**Source data**.
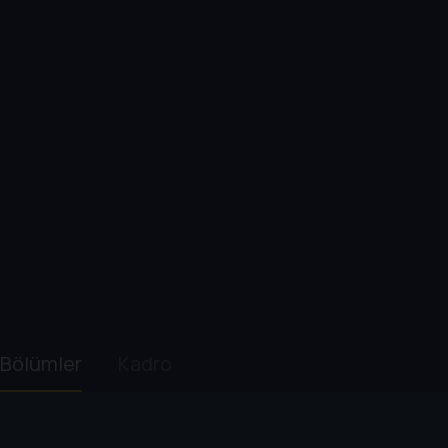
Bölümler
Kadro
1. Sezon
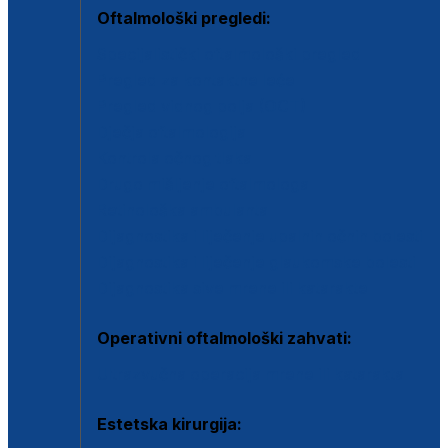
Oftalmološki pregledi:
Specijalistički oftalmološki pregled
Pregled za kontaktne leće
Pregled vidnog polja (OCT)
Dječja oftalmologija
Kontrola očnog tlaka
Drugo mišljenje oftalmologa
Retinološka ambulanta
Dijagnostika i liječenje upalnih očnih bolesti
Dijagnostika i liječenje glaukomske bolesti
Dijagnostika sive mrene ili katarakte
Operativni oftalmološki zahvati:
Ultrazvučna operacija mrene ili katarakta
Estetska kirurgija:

---

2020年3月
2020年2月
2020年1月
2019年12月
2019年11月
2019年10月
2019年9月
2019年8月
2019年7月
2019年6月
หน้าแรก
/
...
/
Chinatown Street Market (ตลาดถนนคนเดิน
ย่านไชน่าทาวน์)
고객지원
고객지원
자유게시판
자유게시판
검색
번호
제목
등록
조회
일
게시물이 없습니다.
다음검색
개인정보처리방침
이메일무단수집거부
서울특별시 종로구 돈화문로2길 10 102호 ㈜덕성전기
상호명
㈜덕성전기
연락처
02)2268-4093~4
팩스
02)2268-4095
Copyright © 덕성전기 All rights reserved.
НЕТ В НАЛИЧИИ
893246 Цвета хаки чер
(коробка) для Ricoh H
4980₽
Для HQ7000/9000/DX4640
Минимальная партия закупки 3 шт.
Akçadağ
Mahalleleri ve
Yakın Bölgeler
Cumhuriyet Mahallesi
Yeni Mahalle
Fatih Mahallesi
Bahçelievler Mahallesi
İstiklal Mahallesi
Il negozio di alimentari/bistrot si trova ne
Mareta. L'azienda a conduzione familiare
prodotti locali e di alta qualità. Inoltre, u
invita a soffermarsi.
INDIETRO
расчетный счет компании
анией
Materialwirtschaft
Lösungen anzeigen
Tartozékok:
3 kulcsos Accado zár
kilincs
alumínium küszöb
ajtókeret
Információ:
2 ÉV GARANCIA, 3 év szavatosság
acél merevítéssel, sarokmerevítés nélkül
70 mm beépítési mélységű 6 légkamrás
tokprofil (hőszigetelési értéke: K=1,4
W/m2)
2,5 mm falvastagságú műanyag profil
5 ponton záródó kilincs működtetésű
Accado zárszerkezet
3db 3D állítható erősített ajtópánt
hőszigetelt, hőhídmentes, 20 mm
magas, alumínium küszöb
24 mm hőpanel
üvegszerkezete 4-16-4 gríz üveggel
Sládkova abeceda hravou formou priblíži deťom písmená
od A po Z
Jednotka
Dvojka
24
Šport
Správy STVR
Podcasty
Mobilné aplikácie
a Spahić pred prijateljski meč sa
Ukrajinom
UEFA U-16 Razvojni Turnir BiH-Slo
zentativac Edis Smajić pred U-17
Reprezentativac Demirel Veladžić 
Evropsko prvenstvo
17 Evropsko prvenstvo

**Task requirements**. Pull out every line in the listing that contains the string "Dijagnostika". Case counts.

**Exercise answer**.
Dijagnostika i liječenje upalnih očnih bolesti
Dijagnostika i liječenje glaukomske bolesti
Dijagnostika sive mrene ili katarakte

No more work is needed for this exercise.